Le 24 Novembre 2020, par Jean-Marie Cotteret

Tous les discours politiques et juridiques sont envahis par des références à l’État de droit.


Des différentes définitions de l’État de droit, on peut retenir qu’une société connaît un État de droit lorsque les rapports entre ses membres sont organisés selon des règles qui définissent les droits de chacun et assurent les garanties nécessaires au respect de ces droits. Dans un article remarquable, Marcel Gauchet explique que l’État de droit doit retrouver sa place par rapport à la souveraineté populaire. En effet l’État de droit est une hiérarchie des normes où celles du législateur doivent se conformer à la norme supérieure : la constitution. Les cours constitutionnelles ont la charge de faire respecter cette hiérarchie. Mais à cette hiérarchie nette et claire se joignent un ensemble de droits notamment les droits de l’homme qui donnent naissance à un imbroglio où il est difficile de s’y retrouver. 

« Un ancien secrétaire du Conseil constitutionnel analysant la jurisprudence de cette juridiction démontre les limites qu’elle impose à la société en privilégiant les droits individuels au détriment de l’intérêt général. Notamment en matière de lutte contre le terrorisme. Bref on remplace l’État de droit par l’État par le droit.
Si l’État de droit ne sert qu’à protéger l’individu au détriment de la société il est évident que la souveraineté nationale est mise à mal et par voie de conséquence ses institutions représentatives. On peut certes proposer de revoir la législation pour trouver des accommodements entre sociétés et individus.
Mieux vaut tenter de voir en l’état actuel de la situation comment on peut s’y prendre.
Partant de l’idée que l’État de droit est un ensemble de règles juridiques structurées. En tenant compte de l’intérêt général, le Parlement expression de la souveraineté populaire adopte les mesures dans l’intérêt de la société, mais contraires à certaines dispositions de l’État de droit. Bien évidemment il y aura toujours des minorités pour saisir les autorités judiciaires. Grâce à cette contradiction au nom de l’État de droit la juridiction et en l’occurrence le Conseil constitutionnel décidera que la mesure est contraire à l’État de droit. Le problème est évidemment délicat pour les autorités judiciaires et notamment le Conseil constitutionnel. 
Vérifier la conformité du texte avec la constitution ou les droits de l’homme un logiciel pourrait le faire ! Mais valider un texte contraire à l’État de droit entraînerait immédiatement des interventions très sévères des différents organismes ou d’hommes politiques pour critiquer la décision du Conseil constitutionnel. Il convient de préciser que la conservation de l’État de droit impose d’abord une métaphore pour mieux saisir le mécanisme de ne pas céder à ce qui défendent l’État de droit pour mieux le détruire. Il faut recourir à une métaphore pour mieux saisir le mécanisme. Une personne atteinte d’un cancer peut refuser tout traitement pour garder l’intégrité de son corps. Or que lui propose-t-on : un traitement limité dans le temps pour tuer son cancer et retrouver l’intégralité de son corps. Le raisonnement doit être le même avec l’État de droit. 
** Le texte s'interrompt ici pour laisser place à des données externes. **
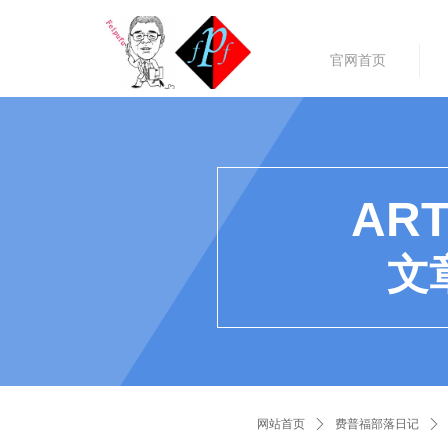
官网首页
ART
文
网站首页
ꄲ
费普福部落日记
ꄲ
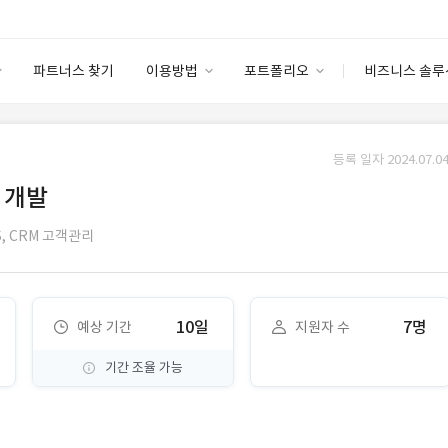
파트너스 찾기
이용방법
포트폴리오
비즈니스 솔루
이용방법
포트폴리오
엔터프라이즈
I
파트너 등급
이용후기
등록 일자 2024.07.04
안심 코드 케어
이용요금
솔루션 마켓
 개발
고객센터
스토어
,
CRM 고객관리
10일
7명
예상 기간
지원자 수
기간 조율 가능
La notion à utiliser est le temps. Il faut admettre des dérogations qui s’ils mettent en cause l’édifice juridique protègent la société. Il est plus que de rechercher un nouvel ordre juridique facile de moduler l’État de droit temporairement plutôt que de rechercher un nouvel ordre juridique long à établir et qui risque d’entraîner des catastrophes pour la société. À quoi sert de maintenir un état de droit qui n’est plus capable d’assurer la liberté et la sécurité des citoyens. La notion de temps permet ainsi en accordant des exceptions d’assurer la survie de l’État de droit.